We’ve been hearing about the alarmingly high divorce rate for what seems like forever now. But a new study from University of Maryland, College Park has some fascinating new insight — and cold hard data — that shows things may finally be reversing. And it’s all thanks to millennials.
The study, authored by Philip N. Cohen and titled “The Coming Divorce Decline,” analyzed the responses from married women submitted in the American Community Survey. In doing so, researchers found that divorce rates fell by 18 percent between 2008-2016, and that drop was largely driven by millennials (AKA those of us born roughly between the early ’80s and early ’00s).
In fact, Cohen says the rate of divorce among people ages 45 or younger has basically leveled off since the 1990s; but the rate of divorce for those over 45 continues to rise.
“One of the reasons for the decline is that the married population is getting older and more highly educated,” Cohen recently shared with Bloomberg. He adds that married women today are “more likely to be in their first marriages, more likely to have BA degrees or higher education, less likely to be under age 25, and less likely to have their own children in the household.” All of these factors, Cohen writes in his study, can often lead to divorce.
“I demonstrate that the trend in new marriages is toward those with lower divorce risks,” Cohen wrote in his study. “The composition of new marriages, along with the shrinking demographic influence of the Baby Boom cohorts, all but guarantees falling divorce rates in the coming years.”

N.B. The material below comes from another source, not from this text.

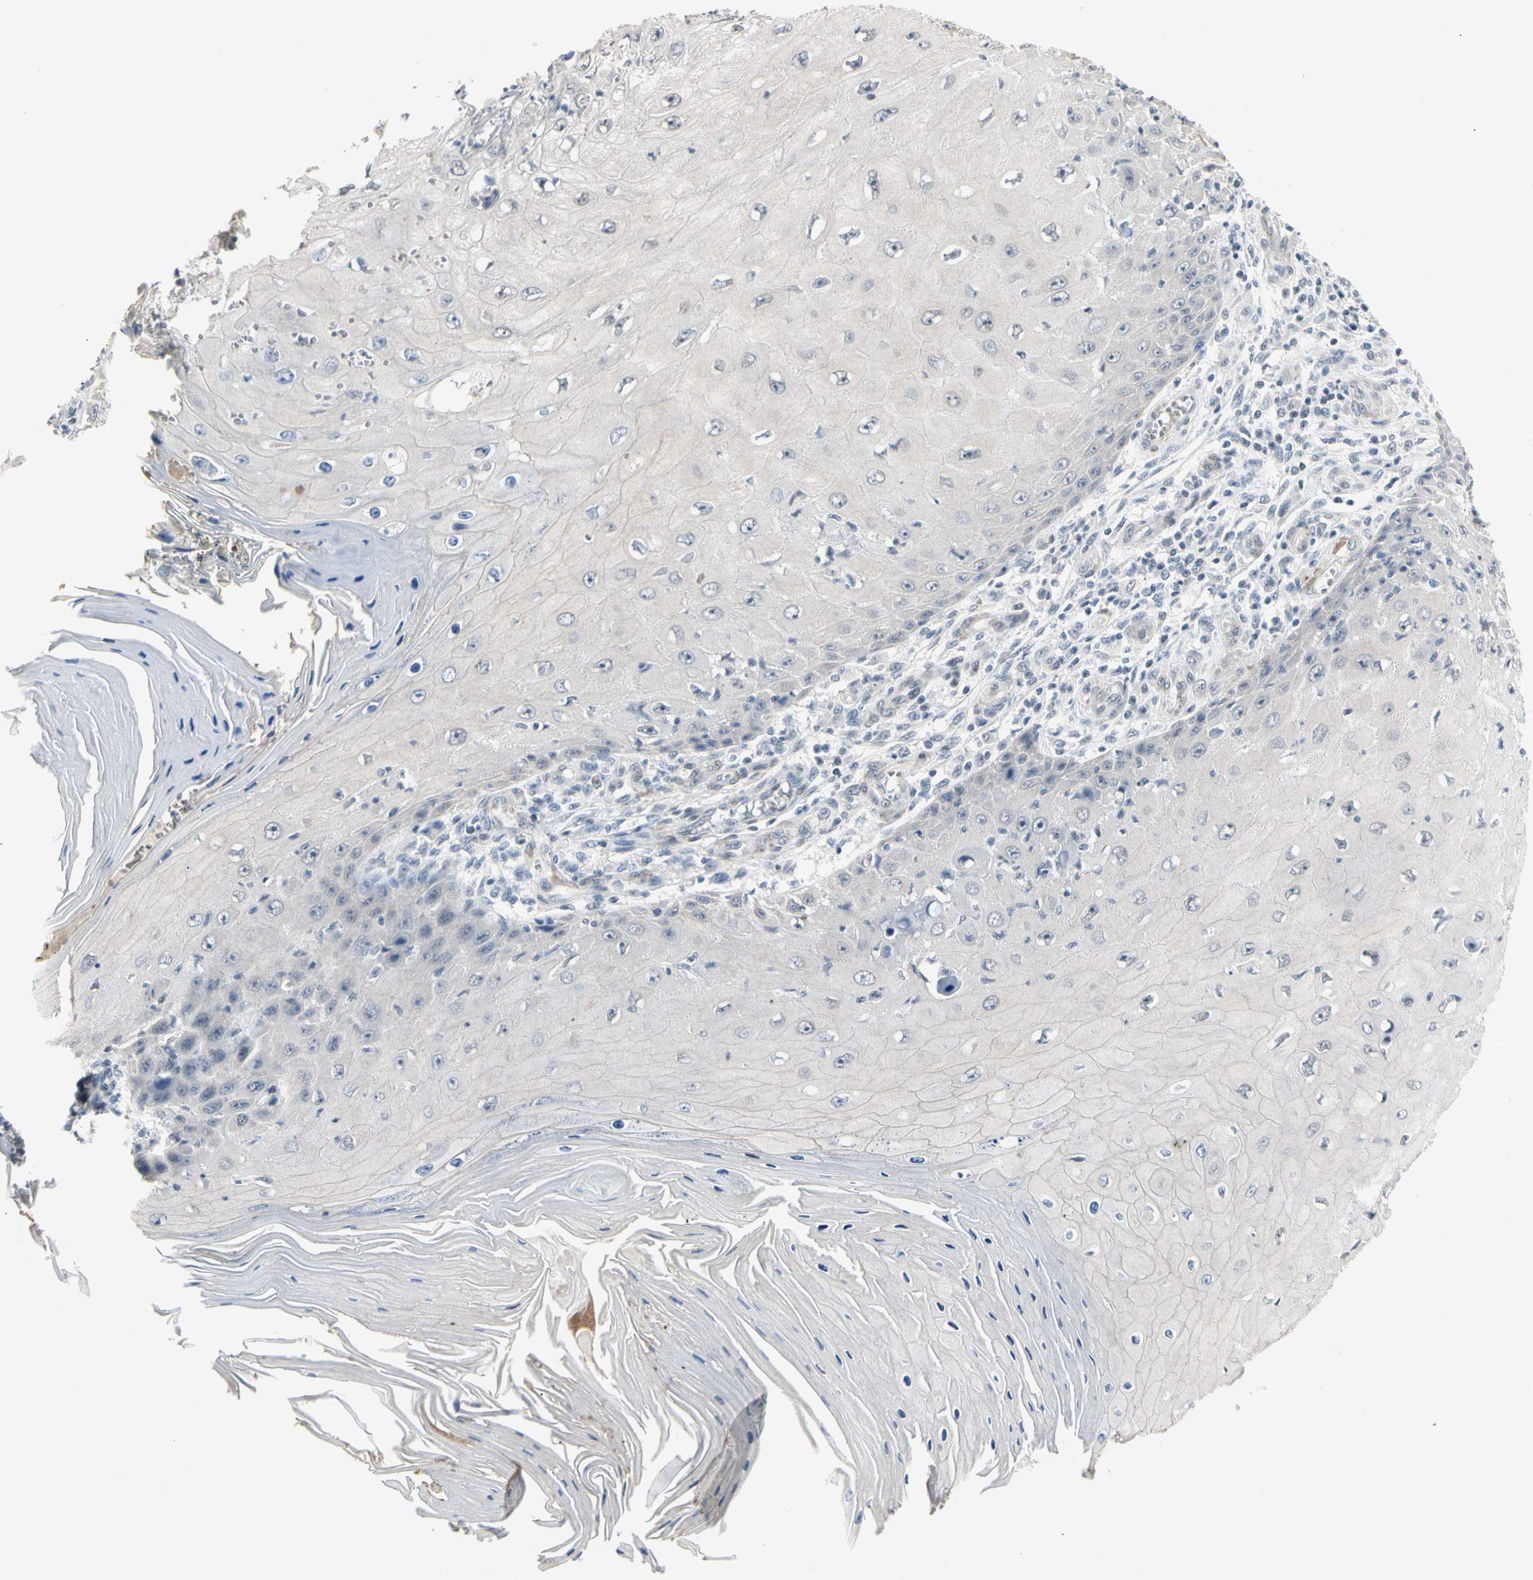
{"staining": {"intensity": "negative", "quantity": "none", "location": "none"}, "tissue": "skin cancer", "cell_type": "Tumor cells", "image_type": "cancer", "snomed": [{"axis": "morphology", "description": "Squamous cell carcinoma, NOS"}, {"axis": "topography", "description": "Skin"}], "caption": "Tumor cells show no significant staining in skin squamous cell carcinoma.", "gene": "GREM1", "patient": {"sex": "female", "age": 73}}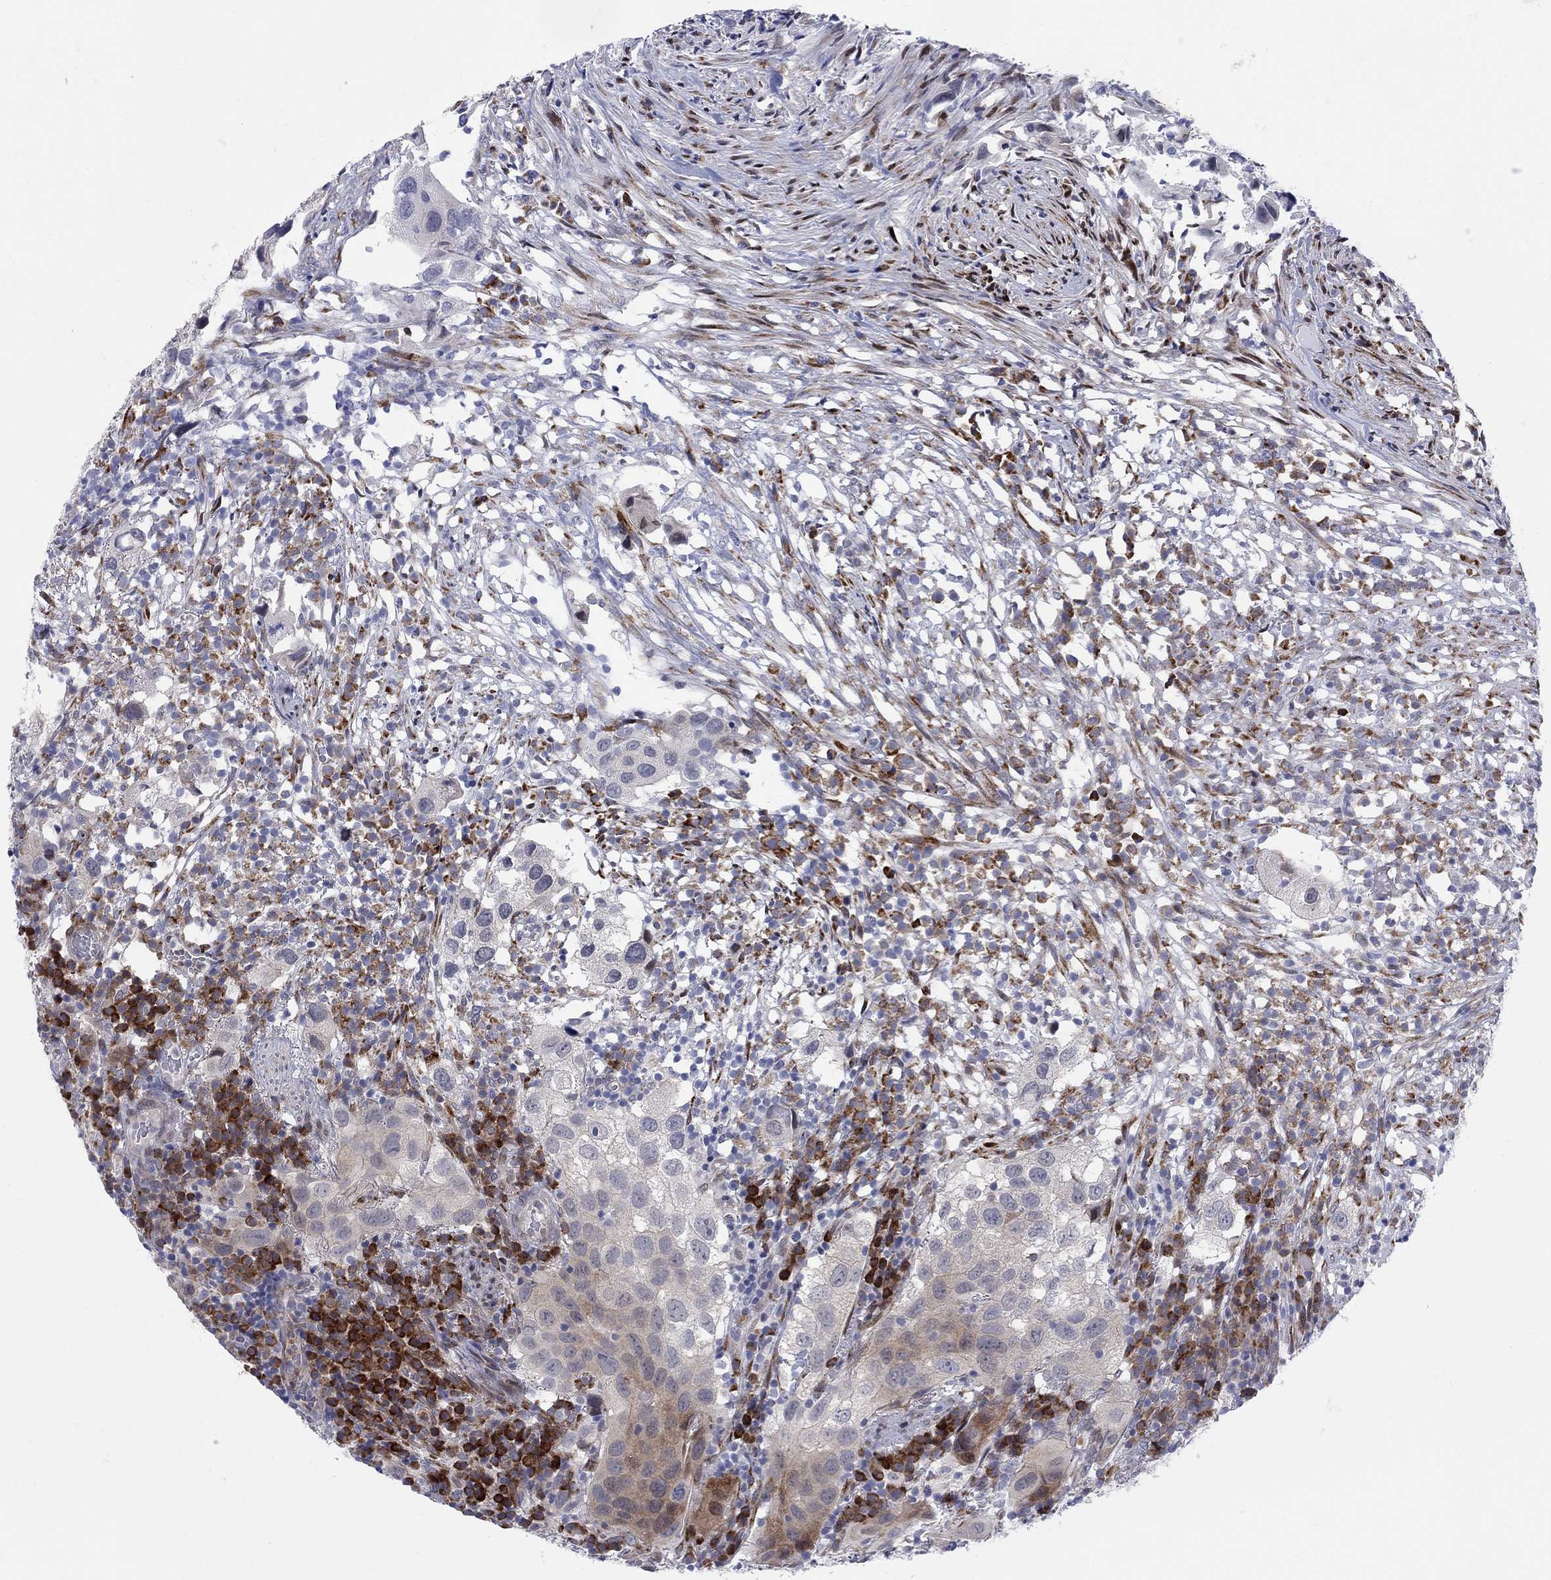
{"staining": {"intensity": "moderate", "quantity": "<25%", "location": "cytoplasmic/membranous"}, "tissue": "urothelial cancer", "cell_type": "Tumor cells", "image_type": "cancer", "snomed": [{"axis": "morphology", "description": "Urothelial carcinoma, High grade"}, {"axis": "topography", "description": "Urinary bladder"}], "caption": "IHC micrograph of neoplastic tissue: human high-grade urothelial carcinoma stained using IHC demonstrates low levels of moderate protein expression localized specifically in the cytoplasmic/membranous of tumor cells, appearing as a cytoplasmic/membranous brown color.", "gene": "TTC21B", "patient": {"sex": "male", "age": 79}}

Gone are the days when divorce was viewed as a socially stigmatizing taboo (particularly for women). In recent decades, we’ve watched divorce and separation become increasingly common, with celebs even popularizing trends like “conscious uncoupling” and creative custody arrangements like “bird nesting.” While divorce may have signaled failure or even scandal when we were kids, we now know better. For many couples, divorce is the happier — and healthier — alternative to staying married. Not just for the parents, but also for the kids.
I should know; I grew up as a so-called “latchkey kid” in the 1980’s, when divorce rates were rocketing. Soon after my parents divorced, my mother was forced to take on three jobs to support us. Watching her struggle to break glass ceilings in her professional life while struggling as a single mom left a huge mark on me. So much so, that I swore I’d never marry unless I could be as sure as one can be that divorce wouldn’t end my marriage.
But it seems I’m far from alone. Perhaps this collective fear of divorce, after watching previous generations go through it, is what has spurred millennials to look at marriage through a different lens.
Cohen’s findings seem to dovetail in an uncanny way with my own life. I traveled the world, went to college, and was closer to 30 than 25 when I finally married. We now have three children, a mortgage, and will be celebrating 14 relatively smooth years of matrimony this winter.
“The trends described here represent progress toward a system in which marriage is rarer, and more stable, than it was in the past,” Cohen writes, “representing an increasingly central component of the structure of social inequality.”
Of course, it could also be that life is simply more expensive and uncertain for millennials than it was for Baby Boomers when they were first starting out. The thought of settling down and starting families while also trying to figure out how to pay off crushing student loan debt and manage the rising cost of housing may be a deterrent for many couples, particularly those who are lower-income.
All I know for sure is this: As my own children get closer to the edge of nest and stretch their wings for their first flight, I will most likely encourage them to hold off on laying down roots as long as they can. There is certainly something beautiful in finding your partner when you’re young; but there is also a special wisdom in experiencing the world first and making careful choices before saying “I do.”